Now as for God choosing the weak and small to be partners in ministry.  I thank God, every day for that sir and so does the jury.  For that means I am acceptable to God.  That even in all my failings God chooses to work through the likes of me. Just as God worked through Mary, Paul and the tiny nation of Israel with all their failings and weaknesses. The reality is that it is better that God work through such weakness.  That’s right, it is better that way.  Because that way it is clear that, success comes only by the power of God. Had God chosen to work though Rome or the United States, every one could say it was not God, but the power of force of arms.  There is no mistake that when God works though the weak and small, that the power comes from God.

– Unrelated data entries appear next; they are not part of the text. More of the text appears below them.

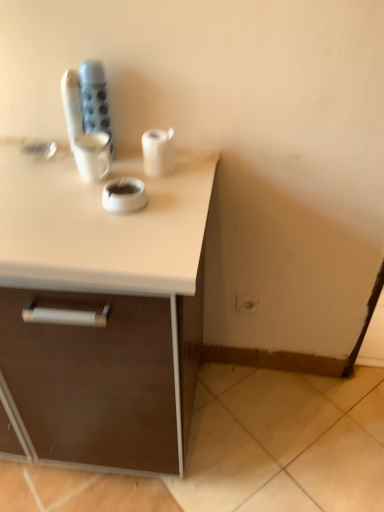
Question: Should I look upward or downward to see white matte paper towel at center?

Choices:
 (A) up
 (B) down

Answer: (A)

Question: Is white matte ashtray at center positioned with its back to white plastic electric outlet at lower right?

Choices:
 (A) no
 (B) yes

Answer: (A)

Question: From the image's perspective, is white matte ashtray at center beneath white plastic electric outlet at lower right?

Choices:
 (A) no
 (B) yes

Answer: (A)

Question: From a real-world perspective, is white matte ashtray at center over white plastic electric outlet at lower right?

Choices:
 (A) yes
 (B) no

Answer: (A)

Question: Does white matte ashtray at center have a lesser width compared to white plastic electric outlet at lower right?

Choices:
 (A) no
 (B) yes

Answer: (A)

Question: Is white plastic electric outlet at lower right a part of white matte ashtray at center?

Choices:
 (A) yes
 (B) no

Answer: (B)

Question: From a real-world perspective, is white matte ashtray at center under white plastic electric outlet at lower right?

Choices:
 (A) no
 (B) yes

Answer: (A)

Question: Is white matte paper towel at center outside white plastic electric outlet at lower right?

Choices:
 (A) yes
 (B) no

Answer: (A)

Question: Is white matte paper towel at center oriented towards white plastic electric outlet at lower right?

Choices:
 (A) yes
 (B) no

Answer: (B)

Question: Is white matte paper towel at center further to camera compared to white plastic electric outlet at lower right?

Choices:
 (A) yes
 (B) no

Answer: (B)

Question: Are white matte paper towel at center and white plastic electric outlet at lower right making contact?

Choices:
 (A) no
 (B) yes

Answer: (A)

Question: Considering the relative sizes of white matte paper towel at center and white plastic electric outlet at lower right in the image provided, is white matte paper towel at center smaller than white plastic electric outlet at lower right?

Choices:
 (A) no
 (B) yes

Answer: (A)

Question: From the image's perspective, is white matte paper towel at center over white plastic electric outlet at lower right?

Choices:
 (A) yes
 (B) no

Answer: (A)

Question: Is white plastic electric outlet at lower right located outside white matte paper towel at center?

Choices:
 (A) no
 (B) yes

Answer: (B)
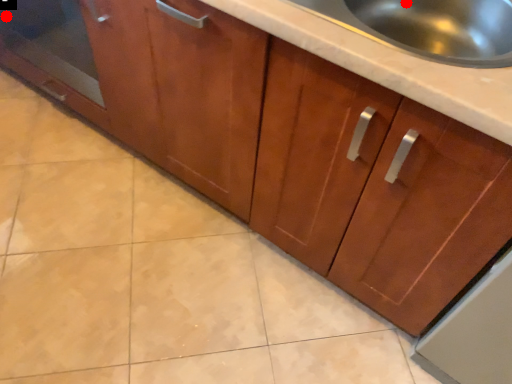
Question: Two points are circled on the image, labeled by A and B beside each circle. Which point is closer to the camera taking this photo?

Then as far as teachings of Christ and specifically the beatitudes, there are people every day discovering that it is only through God’s Spirit that they can find a blessed life.  The only way to live a peaceful life right here and now.  Through faith people find a peace that passes all wisdom and human understanding.  Sir, you quote the wisdom of the world.  “Don’t let them see you sweat” and “Nice Guys finish last”. But I would suggest that if you adopt such attitudes that you never really do finish.  You never find a quiet, peaceful, centered life.  For it is always a tread mill or like the poor gunslinger of old, there is always another battle to fight, because somebody else wants to be top dog.  The teaching of Christ may stand at odds with the world, but they do bring peace.  Does the wisdom of the world bring peace?

Finally, the cross.  If you look through the eyes of the world, then yes you see a failure.  You see a defeated, weak-willed God.  But when you look through the eyes of faith we see a God who willing to give all for us.  That life was not taken from God, but it was a life given by God.  Jesus died a death in a most humiliating way to prove to us the depth of God’s love and comment to bring us back into relationship.  God who used the language of the sacrificial system that was universally understood at the time to show us that we are forgiven and can through the death of Christ come into God’s presence.  We can come not groveling on the floor, but we come as God’s beloved children as a part of the family.  That opportunity comes to us because of the very cross that seems foolish and seems a defeat.  But that is the point ladies and gentlemen, God take the defeats of life and turns them into victories.  God takes out crosses and turns them into resurrections.  If that foolishness, then that is my kind of foolishness and I think you agree.

Ladies and Gentlemen the verdict is in your hands.  God is on trial in your heart everyday of your life.  The world will call you to reject God, to set God aside like an old security blanket that you have out grown.  Why? Because from the wisdom of the world, God looks foolish.  To that God pleads guilty. But God gives a higher wisdom.  Through God’s Sprit foolishness is turned into wisdom and weakness into strength and victory. So, I leave the choice up to you, but remember this: The foolishness of God is wiser than the wisdom of the world and the weakness of God is more powerful than any power the world has experienced.  The defense rests.